At the time of equity extraction, about 25% of reverse mortgage borrowers had delinquencies of being 60 days past due in the previous 12 months on their credit file. This compares to about 2% of HELOC borrowers, 12% of home equity loan borrowers, 9% of cash-out refi borrowers and roughly 12% of non-extractors.
When looking at credit score data, the average credit score for reverse mortgage borrowers was also lower compared to these other equity extraction channels. At the time of extraction, the average credit score for HECM borrowers was 695, compared to roughly 780 for HELOC borrowers and roughly 750 for all other extractors, non-extractors included.
But although HECM borrowers had a lower credit score at the time of extraction compared to their counterparts, their credit score improved three years into their reverse mortgage to an average reading of 704—almost as high (707) as it was two years prior to tapping into their home equity via a reverse mortgage.
This drop in credit score during the year prior to getting a reverse mortgage makes sense, Moulton said.
“These are households who have had some sort of shock that motivated them to extract equity,” she said. “It could have been the death of a spouse, a medical event, loss of income or assets, and this is being reflected in their credit profile. They had a shock and then it recovers after extraction.”
Similar patterns of recovery were observed when looking at credit card debt held by the various home equity extractors.
In the year prior to extraction, HECM borrowers’ credit card debt increases from about $6,000—roughly in range with other extractors—up to nearly $7,400. So while HECM borrowers have an increase in credit card debt in the year prior to extraction, this debt drops down to about $3,600 and then stays low for three years post-extraction.

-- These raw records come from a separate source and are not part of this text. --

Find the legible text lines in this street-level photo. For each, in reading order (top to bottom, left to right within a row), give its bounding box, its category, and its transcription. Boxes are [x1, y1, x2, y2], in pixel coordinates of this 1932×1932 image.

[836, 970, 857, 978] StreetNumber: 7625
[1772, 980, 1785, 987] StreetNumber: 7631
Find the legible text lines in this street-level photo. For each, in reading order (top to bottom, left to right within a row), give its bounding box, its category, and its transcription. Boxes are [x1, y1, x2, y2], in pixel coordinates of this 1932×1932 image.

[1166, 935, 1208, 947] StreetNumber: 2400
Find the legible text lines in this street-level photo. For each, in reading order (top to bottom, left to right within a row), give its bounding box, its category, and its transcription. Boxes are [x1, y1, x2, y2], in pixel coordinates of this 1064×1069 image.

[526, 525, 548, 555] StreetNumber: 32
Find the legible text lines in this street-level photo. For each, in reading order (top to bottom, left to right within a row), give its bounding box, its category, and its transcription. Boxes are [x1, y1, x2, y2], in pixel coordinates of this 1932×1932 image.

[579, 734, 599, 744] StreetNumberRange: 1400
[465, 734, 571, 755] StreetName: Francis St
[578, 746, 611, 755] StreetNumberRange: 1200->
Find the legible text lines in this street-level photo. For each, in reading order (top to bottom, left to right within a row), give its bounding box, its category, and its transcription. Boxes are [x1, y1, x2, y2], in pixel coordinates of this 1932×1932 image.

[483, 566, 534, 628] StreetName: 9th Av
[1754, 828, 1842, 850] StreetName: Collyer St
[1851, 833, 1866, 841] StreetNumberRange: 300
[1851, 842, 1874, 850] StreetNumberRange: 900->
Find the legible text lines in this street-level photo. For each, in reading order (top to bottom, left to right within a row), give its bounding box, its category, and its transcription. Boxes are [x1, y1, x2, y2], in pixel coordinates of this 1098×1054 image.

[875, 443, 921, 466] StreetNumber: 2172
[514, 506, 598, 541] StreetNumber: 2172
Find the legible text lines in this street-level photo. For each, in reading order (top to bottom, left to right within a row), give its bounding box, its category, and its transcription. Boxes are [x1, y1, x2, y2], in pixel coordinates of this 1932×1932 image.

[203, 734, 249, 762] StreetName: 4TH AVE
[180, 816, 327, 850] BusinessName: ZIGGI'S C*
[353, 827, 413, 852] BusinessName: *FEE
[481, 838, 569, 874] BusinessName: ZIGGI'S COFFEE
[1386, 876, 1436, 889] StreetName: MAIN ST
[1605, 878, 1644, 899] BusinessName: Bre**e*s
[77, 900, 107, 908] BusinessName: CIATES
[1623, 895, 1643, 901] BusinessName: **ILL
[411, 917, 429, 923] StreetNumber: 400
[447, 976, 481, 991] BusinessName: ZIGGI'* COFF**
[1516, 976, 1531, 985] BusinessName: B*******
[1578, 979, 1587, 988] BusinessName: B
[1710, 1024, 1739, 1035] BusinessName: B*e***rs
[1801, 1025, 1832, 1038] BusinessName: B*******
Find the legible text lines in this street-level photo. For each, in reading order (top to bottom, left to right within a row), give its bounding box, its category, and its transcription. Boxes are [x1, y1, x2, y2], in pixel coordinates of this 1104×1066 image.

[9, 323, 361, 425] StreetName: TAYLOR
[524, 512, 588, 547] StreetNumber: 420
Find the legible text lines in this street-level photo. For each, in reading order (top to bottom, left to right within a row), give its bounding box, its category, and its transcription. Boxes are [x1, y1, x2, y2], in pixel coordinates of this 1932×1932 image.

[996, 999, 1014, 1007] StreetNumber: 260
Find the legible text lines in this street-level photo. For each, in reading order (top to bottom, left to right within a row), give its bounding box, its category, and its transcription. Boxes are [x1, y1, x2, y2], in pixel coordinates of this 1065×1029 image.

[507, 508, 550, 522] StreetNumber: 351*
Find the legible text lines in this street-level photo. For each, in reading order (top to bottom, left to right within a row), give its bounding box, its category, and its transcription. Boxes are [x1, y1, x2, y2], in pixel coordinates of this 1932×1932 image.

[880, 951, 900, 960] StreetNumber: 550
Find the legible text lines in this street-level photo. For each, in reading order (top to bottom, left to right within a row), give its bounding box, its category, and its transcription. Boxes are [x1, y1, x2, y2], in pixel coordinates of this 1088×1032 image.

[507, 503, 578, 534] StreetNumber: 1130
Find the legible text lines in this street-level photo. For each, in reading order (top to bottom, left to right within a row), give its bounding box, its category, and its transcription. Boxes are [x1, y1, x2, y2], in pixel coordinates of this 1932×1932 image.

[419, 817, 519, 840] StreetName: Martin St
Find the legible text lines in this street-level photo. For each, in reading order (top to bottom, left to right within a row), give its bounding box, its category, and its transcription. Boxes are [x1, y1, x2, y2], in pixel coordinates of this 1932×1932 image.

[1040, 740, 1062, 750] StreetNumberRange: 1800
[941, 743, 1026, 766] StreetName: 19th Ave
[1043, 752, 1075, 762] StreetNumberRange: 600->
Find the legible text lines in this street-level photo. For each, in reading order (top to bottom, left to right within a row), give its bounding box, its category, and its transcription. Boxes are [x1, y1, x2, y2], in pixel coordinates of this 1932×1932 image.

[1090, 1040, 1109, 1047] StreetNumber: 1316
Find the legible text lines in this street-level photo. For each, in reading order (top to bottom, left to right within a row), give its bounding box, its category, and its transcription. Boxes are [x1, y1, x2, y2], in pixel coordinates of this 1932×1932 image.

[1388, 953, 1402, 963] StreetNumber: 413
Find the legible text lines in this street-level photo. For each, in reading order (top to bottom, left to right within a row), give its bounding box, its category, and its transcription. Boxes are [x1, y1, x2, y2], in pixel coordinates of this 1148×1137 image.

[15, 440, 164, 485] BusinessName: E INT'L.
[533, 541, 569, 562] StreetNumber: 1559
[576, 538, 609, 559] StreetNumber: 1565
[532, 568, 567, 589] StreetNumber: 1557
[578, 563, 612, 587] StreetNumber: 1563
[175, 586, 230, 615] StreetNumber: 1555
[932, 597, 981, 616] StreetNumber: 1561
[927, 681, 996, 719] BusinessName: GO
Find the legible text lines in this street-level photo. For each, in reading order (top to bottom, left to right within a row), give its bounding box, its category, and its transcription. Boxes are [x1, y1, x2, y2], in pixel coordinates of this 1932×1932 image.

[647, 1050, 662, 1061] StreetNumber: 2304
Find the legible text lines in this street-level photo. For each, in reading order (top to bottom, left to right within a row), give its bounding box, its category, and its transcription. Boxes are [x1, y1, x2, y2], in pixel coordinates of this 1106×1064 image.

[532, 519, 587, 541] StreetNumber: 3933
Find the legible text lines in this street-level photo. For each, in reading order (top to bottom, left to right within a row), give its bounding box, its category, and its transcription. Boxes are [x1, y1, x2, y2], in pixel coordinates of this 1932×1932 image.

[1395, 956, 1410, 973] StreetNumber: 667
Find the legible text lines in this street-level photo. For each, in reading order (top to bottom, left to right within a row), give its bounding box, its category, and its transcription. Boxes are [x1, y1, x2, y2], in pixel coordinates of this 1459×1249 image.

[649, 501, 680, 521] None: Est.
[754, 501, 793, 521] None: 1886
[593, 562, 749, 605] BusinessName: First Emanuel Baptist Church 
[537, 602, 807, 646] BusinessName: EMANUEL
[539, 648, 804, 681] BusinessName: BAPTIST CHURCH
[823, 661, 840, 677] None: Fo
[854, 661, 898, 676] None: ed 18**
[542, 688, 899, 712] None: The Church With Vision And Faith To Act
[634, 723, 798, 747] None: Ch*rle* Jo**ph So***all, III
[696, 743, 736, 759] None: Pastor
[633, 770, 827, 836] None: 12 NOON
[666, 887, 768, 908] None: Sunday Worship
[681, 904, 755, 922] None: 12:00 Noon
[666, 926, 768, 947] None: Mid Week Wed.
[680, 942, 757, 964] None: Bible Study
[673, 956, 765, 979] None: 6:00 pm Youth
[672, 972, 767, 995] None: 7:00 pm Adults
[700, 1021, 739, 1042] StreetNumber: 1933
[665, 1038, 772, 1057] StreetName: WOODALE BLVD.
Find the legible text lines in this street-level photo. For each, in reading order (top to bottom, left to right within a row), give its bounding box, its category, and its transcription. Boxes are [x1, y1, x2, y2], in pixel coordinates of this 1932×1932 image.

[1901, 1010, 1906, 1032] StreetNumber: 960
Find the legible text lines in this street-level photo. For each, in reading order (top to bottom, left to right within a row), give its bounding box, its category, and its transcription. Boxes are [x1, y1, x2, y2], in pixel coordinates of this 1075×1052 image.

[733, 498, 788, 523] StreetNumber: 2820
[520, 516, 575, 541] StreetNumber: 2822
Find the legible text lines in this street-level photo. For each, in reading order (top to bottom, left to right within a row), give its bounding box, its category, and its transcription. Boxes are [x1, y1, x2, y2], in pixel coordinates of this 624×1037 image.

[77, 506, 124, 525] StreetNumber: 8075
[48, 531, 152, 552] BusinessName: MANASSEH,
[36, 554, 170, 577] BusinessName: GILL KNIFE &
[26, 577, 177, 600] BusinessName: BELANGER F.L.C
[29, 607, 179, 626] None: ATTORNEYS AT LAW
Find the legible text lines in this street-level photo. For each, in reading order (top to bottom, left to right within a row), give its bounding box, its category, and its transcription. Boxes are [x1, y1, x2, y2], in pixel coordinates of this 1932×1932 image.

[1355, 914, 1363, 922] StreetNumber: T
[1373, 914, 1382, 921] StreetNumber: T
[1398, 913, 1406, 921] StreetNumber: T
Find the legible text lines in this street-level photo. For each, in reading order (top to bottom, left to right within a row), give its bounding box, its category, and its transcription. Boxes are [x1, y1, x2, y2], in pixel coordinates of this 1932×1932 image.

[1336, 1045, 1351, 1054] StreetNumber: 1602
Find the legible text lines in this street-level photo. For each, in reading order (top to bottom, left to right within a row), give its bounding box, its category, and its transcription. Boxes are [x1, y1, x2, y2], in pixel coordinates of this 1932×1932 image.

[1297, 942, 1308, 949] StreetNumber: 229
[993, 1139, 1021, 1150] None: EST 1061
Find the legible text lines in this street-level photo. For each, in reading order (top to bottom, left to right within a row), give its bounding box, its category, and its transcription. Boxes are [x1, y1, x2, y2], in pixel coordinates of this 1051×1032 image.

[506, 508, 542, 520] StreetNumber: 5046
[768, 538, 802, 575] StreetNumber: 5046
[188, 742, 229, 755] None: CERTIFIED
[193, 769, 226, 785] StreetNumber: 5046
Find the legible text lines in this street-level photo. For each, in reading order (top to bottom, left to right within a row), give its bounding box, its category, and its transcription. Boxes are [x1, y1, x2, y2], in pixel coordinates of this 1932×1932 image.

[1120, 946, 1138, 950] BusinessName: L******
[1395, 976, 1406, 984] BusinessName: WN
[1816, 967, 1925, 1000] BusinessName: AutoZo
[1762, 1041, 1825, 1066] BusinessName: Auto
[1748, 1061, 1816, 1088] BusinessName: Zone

“With other extraction channels, you might get a little bit of a drop because they might use some of the equity to pay off the credit card balance, but you do not see that same dramatic increase and then decrease [as with HECM borrowers],” Moulton said.
The OSU research fits in with all of the other work Moulton and her team has done on the take-up of reverse mortgages. Recently, the researchers presented a survey of longer-term outcomes of reverse mortgage borrowers.
Per this latest research, the biggest takeaways are that reverse mortgage borrowers vary significantly from other extractors in terms of the financial factors that impact their decisions to tap into their home equity.
“If somebody is having a crisis, they may turn to other forms of liquidity first and credit cards may be one of the things they turn to, to help resolve that crisis,” Moulton said. “But generally, we think credit card debt tends to be higher cost than mortgage debt.”